7 Questions to Answer Before Designing a Food Menu
The menu is one of the most important parts of any food establishment. Restaurant menu design is not as simple as it seems. The right approach to food menu design can do wonders for the brand and its profits.
Are you planning to create a new menu or redesigning the menu for your establishment? In any of these cases, there are 7 questions that you must answer before you start designing- and these are what we will talk about next.
What is your target audience?
How well do you know your existing and/or target customers? If you could not define and answer this within seconds, then you need to pause and work on this before going to the next steps.
Your target audience will help you learn about what your menu should be like and what the rest of your F&B marketing strategy must be.
Every other professional that you hire for F&B branding, be it food photographers in Singapore or an affordable graphic designer– they all will need to know what type of audience you have in mind so that they can provide you results suited to them.
Does your menu consider the prevalence of new styles of eating, diets, and food allergies?
People are becoming increasingly conscious of what they eat, and they expect their dietary preferences to be respected when they go out to eat.
Being aware of and incorporating these changes to your menu can do a lot in getting you more customers. Incorporate variants of dishes like gluten-free, vegan, free of meat, etc. in your menu if feasible.
Do include information about ingredients like nuts, seafood, etc. that people may be allergic to. Being sensitive to these factors helps in creating a welcoming experience for your customers.
Ensure that your customers are informed about any possible allergens on the menu.
Does the menu highlight your restaurant’s signature dishes or culinary style?
What sets your restaurant’s food apart from the competition? What are the signature dishes? Both these things must be prominently highlighted in the menu. Your customers should be able to order things that would make them switch from the competition to your establishment.
Does the menu design take into account the ambiance and the lighting conditions?
For instance, if your restaurant has dim lighting or a darker ambiance for fine-dining, does your menu’s creative graphic designer ensure that it is easy to read and does not strain your customer’s eyes? Ensure that your menu is easy to read and pleasing based on the setting and lighting at your restaurant.
What type of design techniques has been used to point customers towards certain dishes? Have these techniques or tricks been overused?

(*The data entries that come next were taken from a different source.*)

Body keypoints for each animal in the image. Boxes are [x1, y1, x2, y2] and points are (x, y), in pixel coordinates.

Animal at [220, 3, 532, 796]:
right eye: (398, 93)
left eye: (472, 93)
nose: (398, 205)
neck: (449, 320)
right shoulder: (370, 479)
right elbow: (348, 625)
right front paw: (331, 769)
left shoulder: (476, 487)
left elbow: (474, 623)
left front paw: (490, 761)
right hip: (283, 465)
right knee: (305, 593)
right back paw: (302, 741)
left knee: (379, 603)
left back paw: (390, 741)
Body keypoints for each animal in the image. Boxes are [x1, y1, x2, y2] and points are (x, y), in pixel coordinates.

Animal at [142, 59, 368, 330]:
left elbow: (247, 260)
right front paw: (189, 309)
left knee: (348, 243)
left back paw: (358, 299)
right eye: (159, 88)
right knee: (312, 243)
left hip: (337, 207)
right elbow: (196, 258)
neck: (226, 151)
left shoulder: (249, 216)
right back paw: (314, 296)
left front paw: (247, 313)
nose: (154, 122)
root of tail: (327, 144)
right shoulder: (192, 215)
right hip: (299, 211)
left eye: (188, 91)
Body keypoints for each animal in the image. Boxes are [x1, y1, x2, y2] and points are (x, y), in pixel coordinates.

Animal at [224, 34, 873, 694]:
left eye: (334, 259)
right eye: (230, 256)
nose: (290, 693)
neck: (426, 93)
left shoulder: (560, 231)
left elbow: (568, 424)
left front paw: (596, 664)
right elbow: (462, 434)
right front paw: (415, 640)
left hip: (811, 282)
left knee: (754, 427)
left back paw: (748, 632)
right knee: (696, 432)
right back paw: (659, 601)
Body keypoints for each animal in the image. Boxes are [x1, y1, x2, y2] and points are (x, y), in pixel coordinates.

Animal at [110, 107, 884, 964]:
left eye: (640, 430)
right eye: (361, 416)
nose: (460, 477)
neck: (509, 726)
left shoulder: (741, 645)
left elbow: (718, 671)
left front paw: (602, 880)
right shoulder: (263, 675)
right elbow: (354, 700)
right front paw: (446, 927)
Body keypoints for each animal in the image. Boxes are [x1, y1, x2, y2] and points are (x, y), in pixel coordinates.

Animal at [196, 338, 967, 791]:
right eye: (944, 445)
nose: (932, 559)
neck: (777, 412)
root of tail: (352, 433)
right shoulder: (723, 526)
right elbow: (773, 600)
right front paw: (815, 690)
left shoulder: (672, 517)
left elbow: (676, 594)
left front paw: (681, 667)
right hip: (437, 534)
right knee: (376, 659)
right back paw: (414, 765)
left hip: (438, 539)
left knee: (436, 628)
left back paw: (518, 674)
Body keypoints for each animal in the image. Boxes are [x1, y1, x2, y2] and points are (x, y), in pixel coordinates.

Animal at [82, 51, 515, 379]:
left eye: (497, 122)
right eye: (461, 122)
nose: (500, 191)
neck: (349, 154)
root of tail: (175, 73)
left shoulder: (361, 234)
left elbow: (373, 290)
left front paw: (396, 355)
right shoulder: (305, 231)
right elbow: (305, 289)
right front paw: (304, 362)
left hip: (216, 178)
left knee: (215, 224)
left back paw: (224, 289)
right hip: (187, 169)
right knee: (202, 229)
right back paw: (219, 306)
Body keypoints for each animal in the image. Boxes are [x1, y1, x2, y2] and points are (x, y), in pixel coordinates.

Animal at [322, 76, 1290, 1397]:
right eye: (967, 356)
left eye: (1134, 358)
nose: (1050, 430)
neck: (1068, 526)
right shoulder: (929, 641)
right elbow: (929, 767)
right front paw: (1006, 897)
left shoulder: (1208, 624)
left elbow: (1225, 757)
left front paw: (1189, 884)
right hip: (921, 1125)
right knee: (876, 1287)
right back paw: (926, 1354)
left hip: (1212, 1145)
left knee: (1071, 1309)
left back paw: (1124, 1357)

There are many ‘techniques’ that are used to drive customers towards certain items. Setting a decoy item, which is a higher-priced item that makes others look affordable, is a common technique.
Design elements like placing high-profit items at certain places in the menu, flow of different categories, etc. are also helpful. However- ensure that you do not overuse these techniques.
The menu must have subtle indicators towards items that you want your customers to order, not a bag of tricks that will not have any effect at all.
Have you finalized the items, descriptions, ingredients, and the cost?
You need all 4 things in place before you start working on a restaurant menu design. What items would be served, their descriptions for the menu, the ingredients to be used in them, and the menu cost of each item?
The menu cost is not the selling price of the dish- it is the total cost of all ingredients used in making the dish (excluding any labor costs of preparation and serving).
What is your plan for updating prices?
Updating a menu can be an expensive and tedious affair if you modify prices frequently. You need to have an idea of how frequently you would update the prices, what your strategy for updating the price would be and how would this price-change be rolled out.
If you will be changing pieces often, you may want to have a template that can be revised as needed. Do not cross out prices using a pen or marker. This looks unprofessional and is one of the worst things to do with such an important element of your restaurant.
Thus, once you have answers to all the 7 questions above, you can get working on the food menu design.
Answering these questions will help you in all other aspects as well- including food photography, overall marketing strategy, F&B branding, etc.
Once you have a clear idea and vision of what your restaurant will be and what sets it apart from the competition, you can proceed with menu design and all other important elements.
Keep these things in mind and you are sure to provide your guests with an unforgettable experience.